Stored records
-- Begin --

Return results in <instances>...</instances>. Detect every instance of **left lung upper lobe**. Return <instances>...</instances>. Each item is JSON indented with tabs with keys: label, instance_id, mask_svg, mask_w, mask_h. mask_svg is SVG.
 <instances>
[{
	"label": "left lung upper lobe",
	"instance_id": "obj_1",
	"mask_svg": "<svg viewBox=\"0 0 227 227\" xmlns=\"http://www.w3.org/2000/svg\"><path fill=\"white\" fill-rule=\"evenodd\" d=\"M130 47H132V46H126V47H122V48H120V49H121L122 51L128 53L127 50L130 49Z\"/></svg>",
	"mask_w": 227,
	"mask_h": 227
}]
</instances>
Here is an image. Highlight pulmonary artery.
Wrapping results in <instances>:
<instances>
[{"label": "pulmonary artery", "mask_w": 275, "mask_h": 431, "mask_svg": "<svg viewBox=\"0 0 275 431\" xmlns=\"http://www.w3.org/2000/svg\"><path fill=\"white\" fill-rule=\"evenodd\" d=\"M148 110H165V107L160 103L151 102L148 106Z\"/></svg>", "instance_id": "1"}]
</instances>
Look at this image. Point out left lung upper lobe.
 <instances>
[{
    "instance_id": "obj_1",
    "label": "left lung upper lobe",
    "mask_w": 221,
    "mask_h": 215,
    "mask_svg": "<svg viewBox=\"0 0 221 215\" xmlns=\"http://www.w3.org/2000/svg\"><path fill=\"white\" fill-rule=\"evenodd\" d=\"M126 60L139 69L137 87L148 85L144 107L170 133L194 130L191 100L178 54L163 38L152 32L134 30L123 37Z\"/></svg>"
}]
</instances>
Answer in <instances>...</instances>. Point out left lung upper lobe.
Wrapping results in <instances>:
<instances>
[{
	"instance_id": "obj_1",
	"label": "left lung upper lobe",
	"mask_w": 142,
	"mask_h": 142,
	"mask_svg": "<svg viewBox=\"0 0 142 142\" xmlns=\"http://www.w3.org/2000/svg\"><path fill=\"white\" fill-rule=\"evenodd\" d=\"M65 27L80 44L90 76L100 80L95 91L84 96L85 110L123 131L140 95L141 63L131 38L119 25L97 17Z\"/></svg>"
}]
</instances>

-- End --
-- Begin --

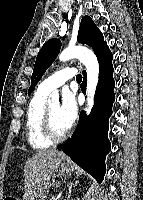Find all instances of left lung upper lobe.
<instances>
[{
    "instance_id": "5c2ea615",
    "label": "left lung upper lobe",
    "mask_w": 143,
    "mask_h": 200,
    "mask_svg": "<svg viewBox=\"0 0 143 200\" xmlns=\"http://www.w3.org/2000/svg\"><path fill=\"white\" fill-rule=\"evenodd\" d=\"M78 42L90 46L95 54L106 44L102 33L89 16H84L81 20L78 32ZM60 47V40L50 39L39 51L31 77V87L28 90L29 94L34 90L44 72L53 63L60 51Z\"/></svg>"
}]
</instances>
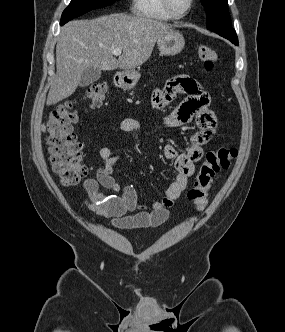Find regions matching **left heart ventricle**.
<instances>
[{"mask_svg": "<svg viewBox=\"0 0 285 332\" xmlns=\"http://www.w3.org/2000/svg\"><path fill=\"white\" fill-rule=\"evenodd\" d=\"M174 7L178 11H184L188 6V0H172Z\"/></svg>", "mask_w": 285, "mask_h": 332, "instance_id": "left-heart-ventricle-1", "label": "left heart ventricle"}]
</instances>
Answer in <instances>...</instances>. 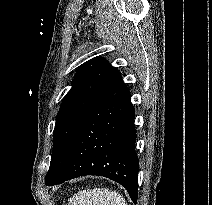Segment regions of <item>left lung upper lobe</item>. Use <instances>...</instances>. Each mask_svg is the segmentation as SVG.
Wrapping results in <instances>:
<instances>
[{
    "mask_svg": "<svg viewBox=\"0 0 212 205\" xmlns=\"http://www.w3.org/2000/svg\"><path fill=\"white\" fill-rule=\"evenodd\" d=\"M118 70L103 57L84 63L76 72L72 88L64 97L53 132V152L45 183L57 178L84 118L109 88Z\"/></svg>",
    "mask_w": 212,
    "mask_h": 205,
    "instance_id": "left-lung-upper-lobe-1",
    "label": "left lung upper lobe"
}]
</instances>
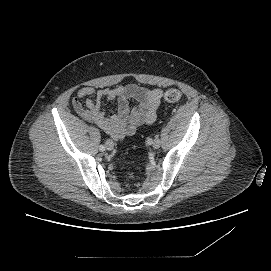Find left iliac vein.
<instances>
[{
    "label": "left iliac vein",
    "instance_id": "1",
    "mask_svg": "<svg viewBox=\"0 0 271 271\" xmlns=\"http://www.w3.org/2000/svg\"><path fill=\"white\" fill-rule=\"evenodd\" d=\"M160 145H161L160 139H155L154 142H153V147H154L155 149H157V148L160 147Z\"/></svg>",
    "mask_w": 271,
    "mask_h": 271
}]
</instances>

-- End --

§ **DIRECTIONS**
Which lines in the listing above contain the word "pulmonary"? Copy each one.

§ **TASK RESPONSE**
Here is an image. Highlight pulmonary artery.
[{"label": "pulmonary artery", "mask_w": 275, "mask_h": 431, "mask_svg": "<svg viewBox=\"0 0 275 431\" xmlns=\"http://www.w3.org/2000/svg\"><path fill=\"white\" fill-rule=\"evenodd\" d=\"M148 110H165V107L160 103L151 102L148 106Z\"/></svg>", "instance_id": "1"}]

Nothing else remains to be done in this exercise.